Katherine Mansfield Society Annual Birthday Lecture


Saturday 15 October 2016, 2pm


Court Room, Institute of English Studies, Senate House, University of London

This post was kindly written by Gerri Kimber of the Katherine Mansfield Society.

Every year on the weekend nearest to 14 October – Katherine Mansfield’s birthday – the Katherine Mansfield Society runs its annual Birthday Lecture, celebrating the life and work of this iconic New Zealand modernist short story writer.  Past participants have included Patron of the Society, Professor Dame Jacqueline Wilson, Emeritus Professor Angela Smith, actor Susannah Harker, Professor David Bradshaw, Professor Laura Marcus, Dame Margaret Drabble, authors Ali Smith and Salley Vickers, Professor Kirsty Gunn, Professor Susan Sellers, and Emeritus Professor C. K. Stead.

This year’s birthday lecture, in the presence of our Patron, Professor Dame Jacqueline Wilson, will be in the form of a dialogue between words and music, as cellist Joseph Spooner and Professor Claire Davison explore the musical setting and musical imagination of Katherine Mansfield during the years of her literary apprenticeship.


As so many of Mansfield’s biographers are keen to point out, Mansfield was an impassioned student of the cello before she moved towards literary creation, notably studying with the New Zealand composer Thomas Trowell.

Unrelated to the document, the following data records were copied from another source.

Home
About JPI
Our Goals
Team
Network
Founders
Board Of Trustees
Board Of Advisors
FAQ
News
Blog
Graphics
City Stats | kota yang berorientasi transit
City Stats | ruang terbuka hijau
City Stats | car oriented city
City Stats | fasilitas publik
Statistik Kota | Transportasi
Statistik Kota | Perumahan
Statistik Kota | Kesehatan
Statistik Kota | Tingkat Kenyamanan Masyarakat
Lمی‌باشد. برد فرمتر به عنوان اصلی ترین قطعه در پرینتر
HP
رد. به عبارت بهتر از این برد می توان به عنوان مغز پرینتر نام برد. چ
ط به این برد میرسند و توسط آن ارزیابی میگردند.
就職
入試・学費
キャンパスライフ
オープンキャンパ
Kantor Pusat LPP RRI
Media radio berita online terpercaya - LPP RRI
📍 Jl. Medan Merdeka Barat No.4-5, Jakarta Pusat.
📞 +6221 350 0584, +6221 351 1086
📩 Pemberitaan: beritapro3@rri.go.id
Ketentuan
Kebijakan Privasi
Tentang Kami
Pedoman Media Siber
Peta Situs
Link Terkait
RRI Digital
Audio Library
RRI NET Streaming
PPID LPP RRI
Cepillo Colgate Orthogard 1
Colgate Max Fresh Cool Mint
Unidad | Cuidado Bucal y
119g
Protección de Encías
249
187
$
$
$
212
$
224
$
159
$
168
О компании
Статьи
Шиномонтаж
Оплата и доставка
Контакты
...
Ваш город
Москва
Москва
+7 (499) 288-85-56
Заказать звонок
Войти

His sons, Arnold – a cellist acknowledged as a prodigy from childhood – and Garnet, a violinist, were two of KM’s first passionately romantic attachments. Her family’s social circles brought her into close contact with a number of prestigious concert performers from New Zealand, Europe and the United States, making her musical environment during her formative years rich indeed. But what music did she enjoy, and what impact might this have had on her literary apprenticeship? Could the exciting new pulse and rhythms of the music around her have worked their way into her early prose poems as well as providing the themes and setting for many of her later stories? What are we to make of the decidedly fin-de-siècle musical tastes reflected in her early diaries and notebooks? Can we trace interactions of modern music and symbolist literature in her works in the way that we can identify influences of impressionism and post-impressionism, or early cinematography? These are the questions the 2016 Birthday Lecture will be setting out to address. The focus will be mainly on the close connection between Mansfield’s early poetics and the experimental brevity of preludes, nocturnes and rhapsodies, many of which were being heard in London for the first time on or about the year 1910. Musical sketches and pictures by composers such as Chopin, Macdowell and Trowell provide a rich soundscape within which to explore Mansfield’s rhapsodic tone-poems, revealing her almost uncanny ability to sound the note of her times, as symbolism and decadence gave way to more resolutely modern resonances.


The Birthday Lecture will be followed by wine and refreshments, including birthday cup cakes. There will then be a double book launch by Edinburgh University Press:


Katherine Mansfield: The Early Years, by Gerri Kimber is the first biography to look at Mansfield’s early life in any depth since 1933. Focussing on the first twenty years of Mansfield’s life, from her birth in 1888 to her final departure from New Zealand in 1908, this biography reveals the importance of Mansfield’s childhood and teenage years to her development as a writer, and offers insights into her New Zealand stories.


The Collected Poems of Katherine Mansfield, edited by Gerri Kimber and Claire Davison, is the first complete edition of Katherine Mansfield’s poetry ever published. The edition is made up of 217 poems, ordered chronologically, so that the reader can follow Mansfield’s development as a poet and her experiments with different forms, as well as trace the themes such as love and death, the natural world and the seasons, childhood and friendship, music and song, which preoccupied her throughout her writing life.


Both Gerri Kimber and Claire Davison will be available to sign copies of the books, which will be offered at a special discount launch price on the day.